In fact, OpenAI recently argued that it would be impossible to create useful AI models without copyrighted material. “Training AI models using publicly available Internet materials is fair use, as supported by long-standing and widely accepted precedents,” the company writes in a January report. blog post. “We believe this principle is fair to creators, necessary for innovators, and critical to America’s competitiveness.”

The creators, unsurprisingly, disagree.

A class-action lawsuit brought by artists such as Grzegorz Rutkowski, known for his work on Dungeons & Dragons and Magic: The Gathering, against OpenAI and several of its rivals, Midjourney and DeviantArt, is making its way through the courts. The defendants argue that tools like DALL-E 3 and Midjourney replicate artists’ styles without the artists’ explicit permission, allowing users to generate new works that resemble the artists’ originals for which the artists do not they receive no payment.

OpenAI has licensing agreements in place with some content providers, such as Shutterstockand allows webmasters to prevent their web crawler from crawling their site for training data. Additionally, like some of its rivals, OpenAI allows artists to “opt out” and remove their work from the data sets the company uses to train its imaging models. (Some artists have described the opt-out tool, which requires submitting an individual copy of each image for removal along with a description, although it is onerous).

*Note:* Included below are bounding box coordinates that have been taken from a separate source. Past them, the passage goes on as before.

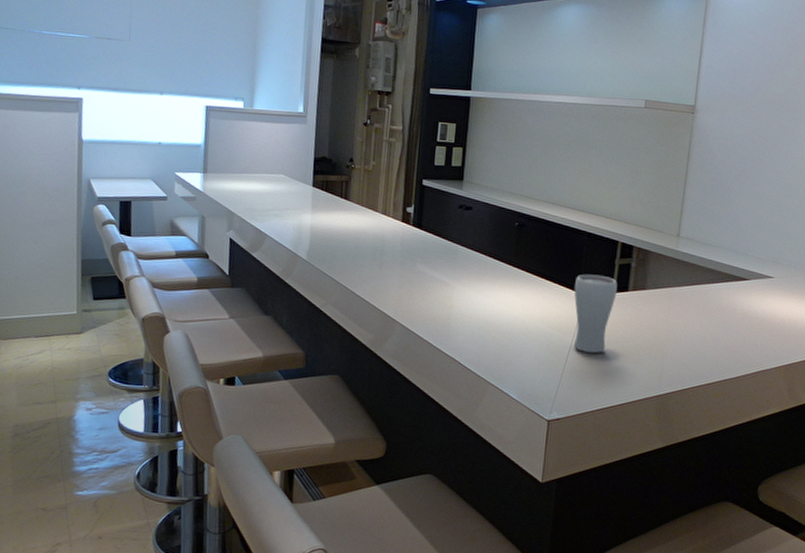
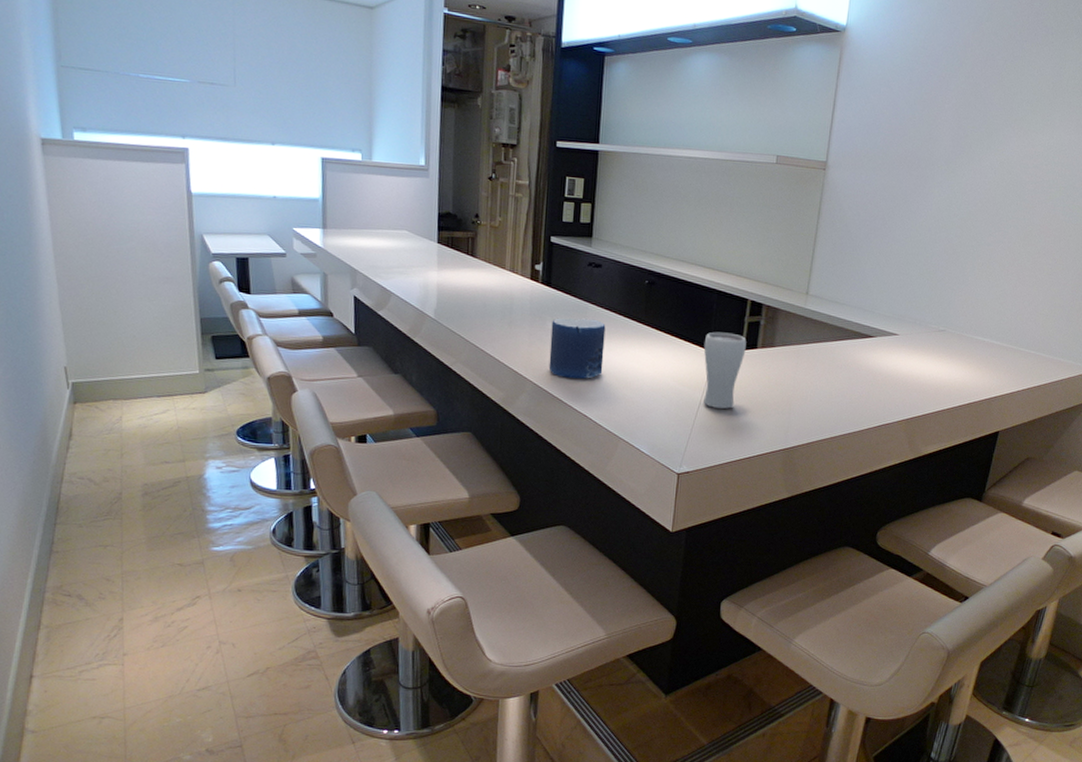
candle: none [418,260,476,322] -> present [548,318,606,379]

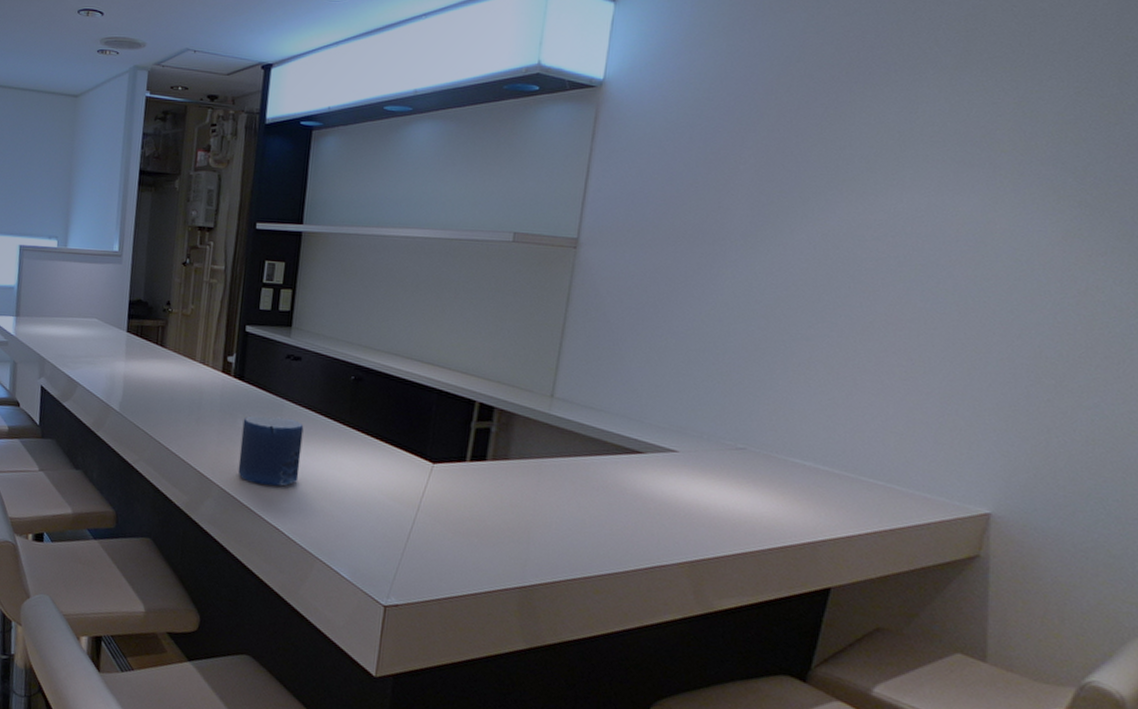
drinking glass: present [702,331,747,409] -> none [417,438,473,532]

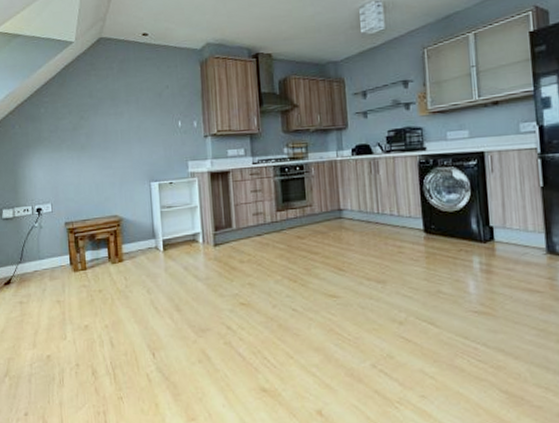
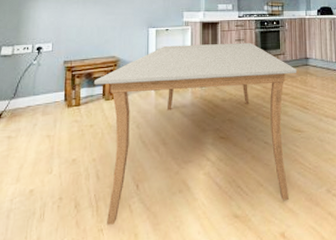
dining table: none [98,193,329,393] -> present [94,42,297,225]

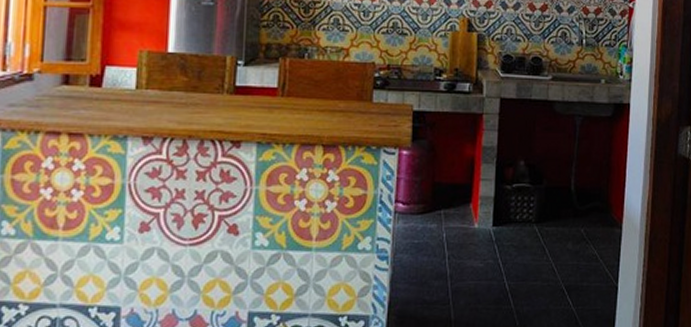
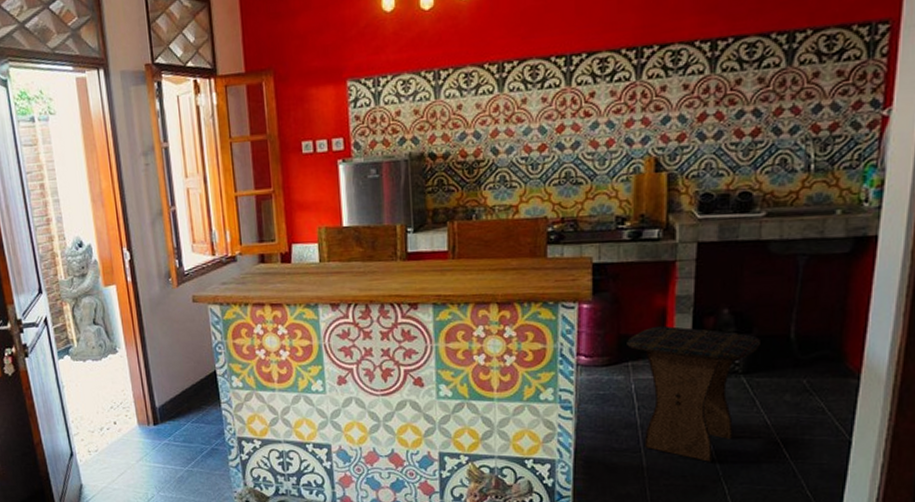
stool: none [440,174,549,312] -> present [627,325,760,462]

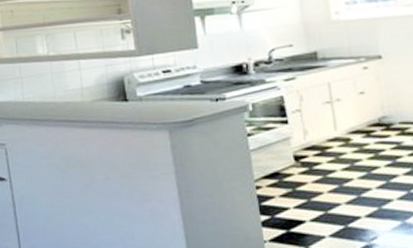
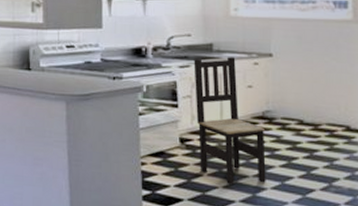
dining chair: none [299,63,391,201] -> present [194,57,266,186]

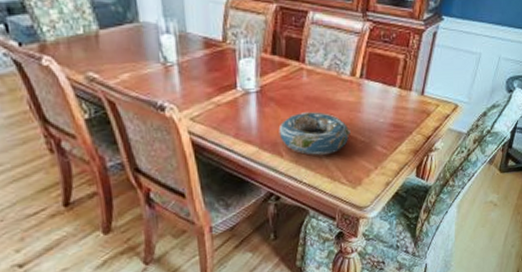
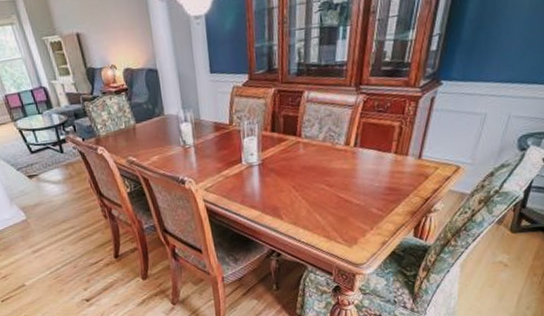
decorative bowl: present [278,112,351,155] -> none [278,179,346,218]

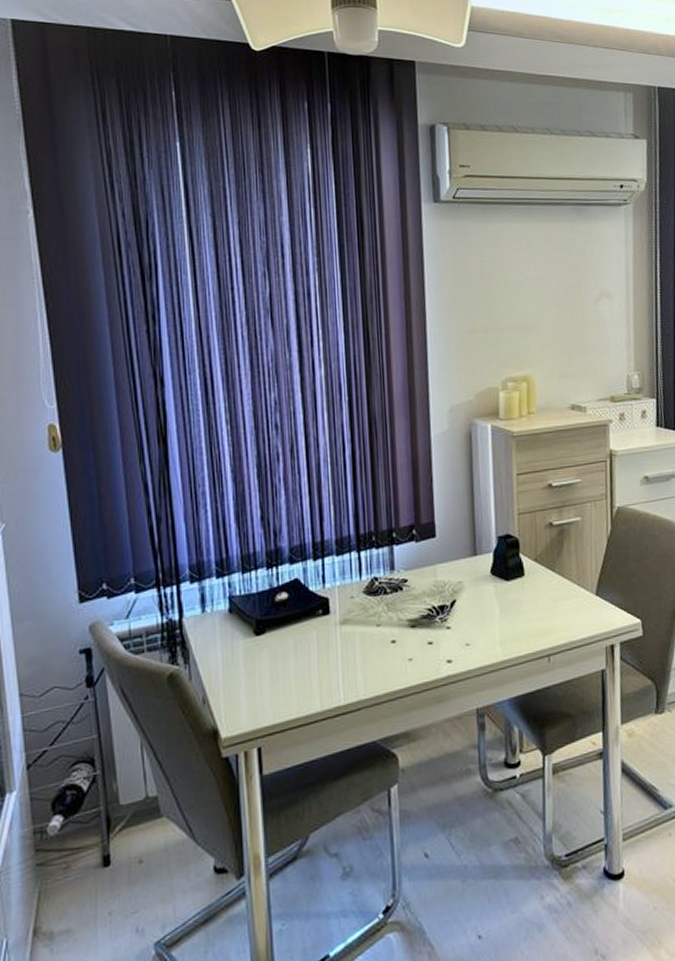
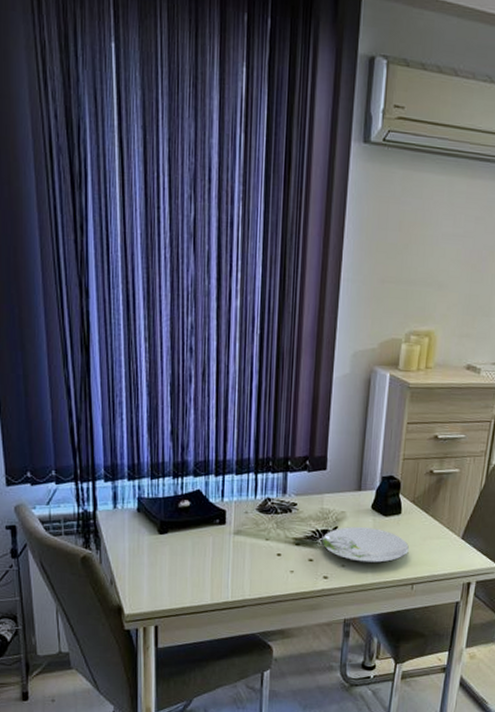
plate: none [440,596,539,638] -> present [321,527,409,563]

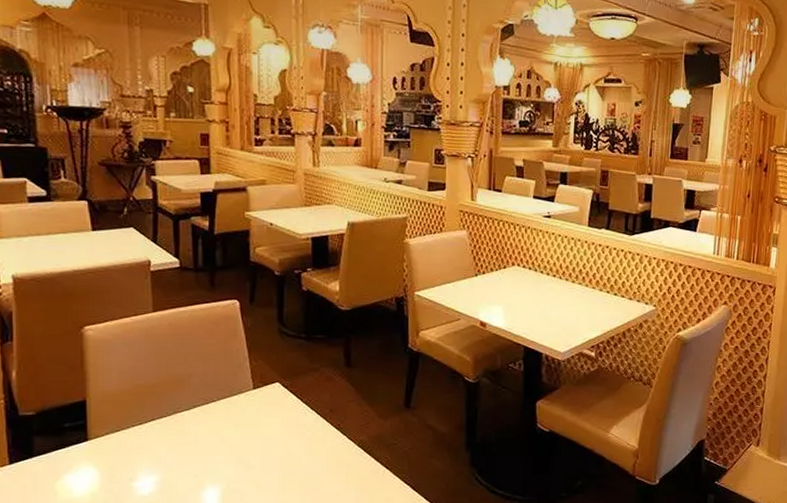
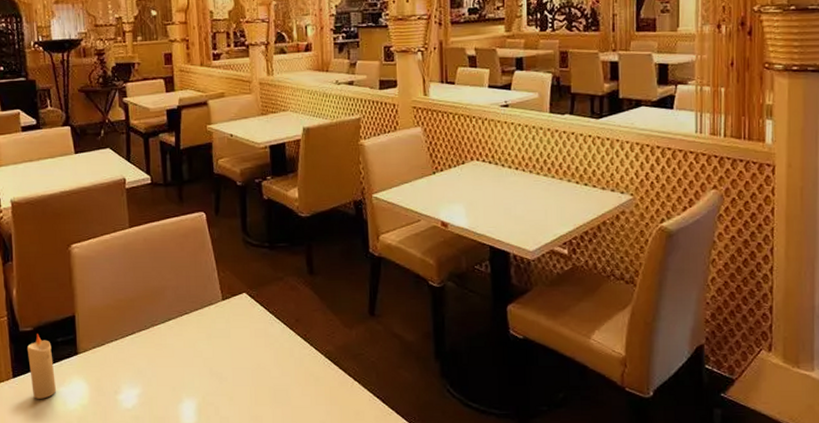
candle: none [28,418,61,486] -> present [27,334,56,399]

Deng said he believes artists ought has more agency in creating and using generative AI tools like DALL-E, but isn’t sure exactly what form that might take.

“[A]Artists must be part of [the] ecosystem as much as possible,” Deng said. “I think if we can find a way to speed up the creation of art, we’ll really help the industry a little more… In a sense, every artist has been inspired by artists who came before them, and I wonder how much of that will be accelerated with this”.